Holly nods frankly. ‘Yes, I did. But he never loved me.’ She raises her chin a little. ‘Unrequited love.’
Jack shakes his head. ‘That’s hard to believe.’
‘It happened.’ She keeps her eyes on his.
‘But why did he keep on coming back to you? It makes no sense.’
‘None at all.’ Holly gives a little shrug. ‘He kept coming back to make trouble, I guess.’ She manages a smile. ‘He was good at that.’
‘He hurt you very badly, didn’t he?’ The question is tender.
‘Yes, he did.’
Jack shakes his head again and stares into his wine glass. ‘You know, a part of me wants to find Nick Miller and break his legs for the way he treated you, but another part just wants to shake him by the hand.’
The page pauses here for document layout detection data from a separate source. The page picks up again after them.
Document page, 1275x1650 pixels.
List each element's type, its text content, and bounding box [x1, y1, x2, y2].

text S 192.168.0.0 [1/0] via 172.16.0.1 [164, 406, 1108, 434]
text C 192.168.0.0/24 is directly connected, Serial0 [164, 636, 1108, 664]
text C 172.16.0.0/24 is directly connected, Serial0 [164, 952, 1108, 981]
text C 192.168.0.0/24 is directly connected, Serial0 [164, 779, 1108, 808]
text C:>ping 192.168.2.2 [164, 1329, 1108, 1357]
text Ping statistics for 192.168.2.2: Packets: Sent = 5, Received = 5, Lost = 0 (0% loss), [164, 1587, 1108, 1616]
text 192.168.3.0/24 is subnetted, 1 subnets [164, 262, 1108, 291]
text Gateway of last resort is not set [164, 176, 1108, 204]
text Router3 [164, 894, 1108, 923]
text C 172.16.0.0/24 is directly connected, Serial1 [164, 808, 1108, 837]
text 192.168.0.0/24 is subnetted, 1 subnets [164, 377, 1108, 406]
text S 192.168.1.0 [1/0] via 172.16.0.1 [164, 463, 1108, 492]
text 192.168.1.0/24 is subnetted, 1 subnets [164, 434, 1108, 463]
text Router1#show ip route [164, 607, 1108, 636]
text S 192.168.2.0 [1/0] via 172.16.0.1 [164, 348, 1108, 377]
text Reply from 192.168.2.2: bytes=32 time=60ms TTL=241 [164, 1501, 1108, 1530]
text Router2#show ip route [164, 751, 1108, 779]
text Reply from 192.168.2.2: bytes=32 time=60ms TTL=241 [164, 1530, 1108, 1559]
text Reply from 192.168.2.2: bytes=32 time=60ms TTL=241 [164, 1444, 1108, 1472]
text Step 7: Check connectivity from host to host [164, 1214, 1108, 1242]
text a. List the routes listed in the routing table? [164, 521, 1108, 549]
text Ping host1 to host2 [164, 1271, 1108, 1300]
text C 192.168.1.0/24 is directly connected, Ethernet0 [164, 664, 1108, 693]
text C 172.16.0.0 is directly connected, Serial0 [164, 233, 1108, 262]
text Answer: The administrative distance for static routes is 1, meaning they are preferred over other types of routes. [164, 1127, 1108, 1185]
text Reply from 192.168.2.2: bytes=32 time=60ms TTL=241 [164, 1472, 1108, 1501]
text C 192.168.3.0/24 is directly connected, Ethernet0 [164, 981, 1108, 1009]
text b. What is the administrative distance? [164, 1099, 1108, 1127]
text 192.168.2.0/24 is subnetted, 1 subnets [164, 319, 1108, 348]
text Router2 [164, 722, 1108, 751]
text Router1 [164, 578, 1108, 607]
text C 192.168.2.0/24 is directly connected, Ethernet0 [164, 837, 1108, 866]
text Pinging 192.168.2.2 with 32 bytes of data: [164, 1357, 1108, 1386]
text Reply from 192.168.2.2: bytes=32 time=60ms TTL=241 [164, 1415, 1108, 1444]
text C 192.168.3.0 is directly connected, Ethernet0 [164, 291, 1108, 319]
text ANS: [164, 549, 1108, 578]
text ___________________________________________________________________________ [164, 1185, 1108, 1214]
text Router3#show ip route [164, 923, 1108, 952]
‘Why?’ Holly asks, startled.
‘Because though I can’t stand to think of anyone hurting you, Charlotte—’ He breaks off. ‘You know, I still can’t seem to think of you as Holly—’
‘You don’t have to.’ Holly touches his arm. ‘I was Holly to Nick. I’m Charlotte to you.’ She pauses. ‘Why did you say that, about wanting to shake Nick’s hand?’
Jack is unsmiling. ‘Because if he wasn’t such a loser, and if he hadn’t done all those terrible things to you
, you might not be here with me now.’
Holly waits a moment. ‘So what do you need help with, Jack?’
He picks up his glass. ‘I guess I just have to know if you’re over him. I mean, really over him.’
The energy hits Holly again, the excitement. She knew, before they sat down at their table one hour and ten minutes earlier, exactly what she hoped to achieve today. It’s coming now. As sure as an orgasm. Just a touch more foreplay, a little more stroking, a few more strong, bold touches—
‘Nick Miller is in my past, Jack,’ she says, taking her time. ‘I won’t deny I may have been a fool in those bad old days, but no more.’
‘I’m sorry, Charlotte. Don’t feel you have to—’
‘No, Jack.’ She loves seeing his guilt. ‘Let me. Please.’
He falls silent. Holly knows he’s thinking.
‘I haven’t heard from Nick in six years,’ she goes on, building up slowly. ‘I’m in love now for only the second time in my life. But this time, it’s real. It’s grown-up, mature love.’ Her voice strengthens and warms. ‘And I need you to know, Jack Taylor, that when I fall in love, that’s it for me. No game playing. I’m in it for the long haul, and it’s vital you understand that, because I don’t think I could bear to be hurt again.’
Jack can’t remember the last time he wept. He’s an almost forty, hard-assed, hot-shot attorney with a double corner office on Avenue of the Stars, for Christ’s sake! (When his mother died – that was the last time.) But looking at Charlotte now – listening to the remarkable openness with which she’s pouring her heart out to him – he can feel his throat tightening.
‘I’ll never hurt you, Charlotte,’ he says.
‘I think you mean that.’
‘I do, believe me.’
Nearly there.
‘If we’re going to go on, Jack,’ she says, ‘our relationship has to be honest, and it has to be all the way. That’s the kind of person I am, Jack.’
Jack takes the napkin off his lap and dumps it on the table. His heart is beating fast, the way it usually only does when he’s nearing closure on a big settlement, or when he’s on the treadmill at his gym.